La course la plus sale de l'histoire. C'est ainsi que Richard Moore, journaliste sportif britannique, qualifie l'affrontement historique entre Ben Johnson et Carl Lewis aux Jeux olympiques de Séoul, en 1988.

Le livre de M. Moore, The Dirtiest Race in History, est paru juste avant ceux de Londres. Il y décrit évidemment les nombreuses allégations à propos de cette course, mais aussi l'intense concurrence que livrait le clan Lewis à ceux qui menaçaient sa suprématie sur le 100 mètres, ainsi que la laborieuse évolution de la politique antidopage du CIO.

«J'ai eu l'idée du livre en discutant avec des amis durant les Jeux de Pékin», explique M. Moore, joint à Londres où il couvre les compétitions. «Je me suis rappelé l'excitation qui m'habitait, adolescent, quand j'ai découvert Lewis aux Jeux de 1984, puis Ben Johnson à partir de 1986. Sa victoire en 1988 avait été saisissante, tout comme sa déchéance quand il a échoué à un contrôle antidopage quelques jours après. J'avais tout suivi ça depuis la résidence d'été de ma famille en Écosse, à la télé.»

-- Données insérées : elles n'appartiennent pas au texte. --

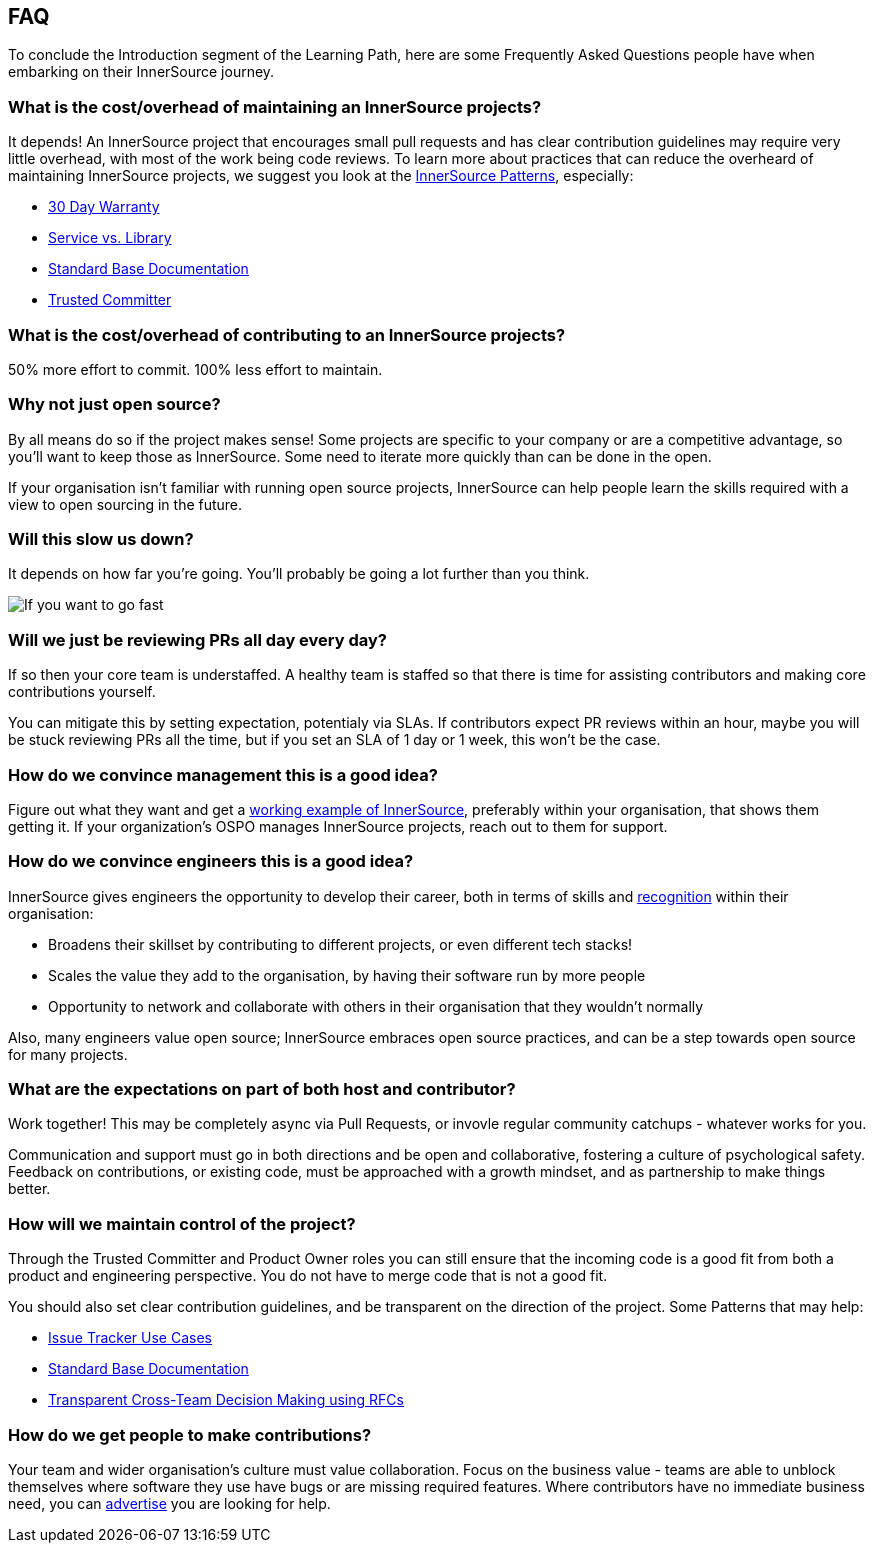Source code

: == FAQ

To conclude the Introduction segment of the Learning Path, here are some Frequently Asked Questions people have when embarking on their InnerSource journey.

=== What is the cost/overhead of maintaining an InnerSource projects?
It depends! An InnerSource project that encourages small pull requests and has clear contribution guidelines may require very little overhead, with most of the work being code reviews. To learn more about practices that can reduce the overheard of maintaining InnerSource projects, we suggest you look at the https://patterns.innersourcecommons.org/[InnerSource Patterns], especially:

* https://patterns.innersourcecommons.org/p/30-day-warranty[30 Day Warranty]
* https://patterns.innersourcecommons.org/p/service-vs-library[Service vs. Library]
* https://patterns.innersourcecommons.org/p/base-documentation[Standard Base Documentation]
* https://patterns.innersourcecommons.org/p/trusted-committer[Trusted Committer]

=== What is the cost/overhead of contributing to an InnerSource projects?
50% more effort to commit. 100% less effort to maintain.

=== Why not just open source?
By all means do so if the project makes sense! Some projects are specific to your company or are a competitive advantage, so you'll want to keep those as InnerSource. Some need to iterate more quickly than can be done in the open.

If your organisation isn't familiar with running open source projects, InnerSource can help people learn the skills required with a view to open sourcing in the future.

=== Will this slow us down?
It depends on how far you're going. You'll probably be going a lot further than you think.

image::https://user-images.githubusercontent.com/9609562/151901209-52b3468b-dedd-4319-9ca3-38b6b2bcfaf5.png[If you want to go fast, go alone. If you want to go far, go together]

=== Will we just be reviewing PRs all day every day?
If so then your core team is understaffed. A healthy team is staffed so that there is time for assisting contributors and making core contributions yourself.

You can mitigate this by setting expectation, potentialy via SLAs. If contributors expect PR reviews within an hour, maybe you will be stuck reviewing PRs all the time, but if you set an SLA of 1 day or 1 week, this won't be the case.

=== How do we convince management this is a good idea?
Figure out what they want and get a https://innersourcecommons.org/stories[working example of InnerSource], preferably within your organisation, that shows them getting it. If your organization's OSPO manages InnerSource projects, reach out to them for support.

=== How do we convince engineers this is a good idea?
InnerSource gives engineers the opportunity to develop their career, both in terms of skills and https://patterns.innersourcecommons.org/p/praise-participants[recognition] within their organisation:

* Broadens their skillset by contributing to different projects, or even different tech stacks!
* Scales the value they add to the organisation, by having their software run by more people
* Opportunity to network and collaborate with others in their organisation that they wouldn't normally

Also, many engineers value open source; InnerSource embraces open source practices, and can be a step towards open source for many projects.

=== What are the expectations on part of both host and contributor?
Work together! This may be completely async via Pull Requests, or invovle regular community catchups - whatever works for you.

Communication and support must go in both directions and be open and collaborative, fostering a culture of psychological safety. Feedback on contributions, or existing code, must be approached with a growth mindset, and as partnership to make things better.

=== How will we maintain control of the project?
Through the Trusted Committer and Product Owner roles you can still ensure that the incoming code is a good fit from both a product and engineering perspective. You do not have to merge code that is not a good fit.

You should also set clear contribution guidelines, and be transparent on the direction of the project. Some Patterns that may help:

* https://patterns.innersourcecommons.org/p/issue-tracker[Issue Tracker Use Cases]
* https://patterns.innersourcecommons.org/p/base-documentation[Standard Base Documentation]
* https://patterns.innersourcecommons.org/p/transparent-cross-team-decision-making-using-rfcs[Transparent Cross-Team Decision Making using RFCs]


=== How do we get people to make contributions?
Your team and wider organisation's culture must value collaboration. Focus on the business value - teams are able to unblock themselves where software they use have bugs or are missing required features. Where contributors have no immediate business need, you can https://patterns.innersourcecommons.org/p/gig-marketplace[advertise] you are looking for help.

Le journaliste britannique n'en est pas à sa première controverse. Il a notamment fait le portrait de Robert Millar, un cycliste écossais ayant connu de modestes succès dans les années 80, avant de disparaître de la circulation et de changer de sexe. Il s'est aussi penché sur la rivalité entre l'Américain Greg LeMond et le Français Bernard Hinault pendant le Tour de France de 1986, alors qu'ils faisaient partie de la même équipe.

Au fil d'une trentaine d'entrevues (Carl Lewis a refusé d'en accorder une), Richard Moore montre bien que Lewis a pris les grands moyens pour mettre Johnson en échec. Il indique notamment que pendant une compétition en Californie en 1987, le clan Lewis a annulé la chambre d'hôtel de Johnson pour le déstabiliser. Il s'est aussi arrangé pour qu'un allié se faufile dans la salle où Johnson attendait de faire son contrôle antidopage, après sa victoire à Séoul. Depuis, Johnson a plusieurs fois affirmé que cet intrus a glissé à son insu la drogue fatale dans la bière de la victoire.

Qu'en pense M. Moore? «On peut trouver injuste que Ben Johnson ait perdu tous ses titres, alors que six de ses concurrents à Séoul ont fini par être impliqués dans des affaires de dopage. Mais il reste qu'il est le principal artisan de son malheur. Il a par la suite eu des tests positifs deux autres fois.»

Que reste-t-il de Johnson? «Le 100 mètres est à mon avis la compétition la plus importante des Jeux, dit M. Moore. Après Séoul, tout a basculé. Quand on voit un nouveau record, on pense immédiatement à un cas de dopage. Mais il reste que Johnson avait un départ incomparable, il se mettait très vite à sprinter. Peut-être plus vite que n'importe quel autre coureur de tous les temps.»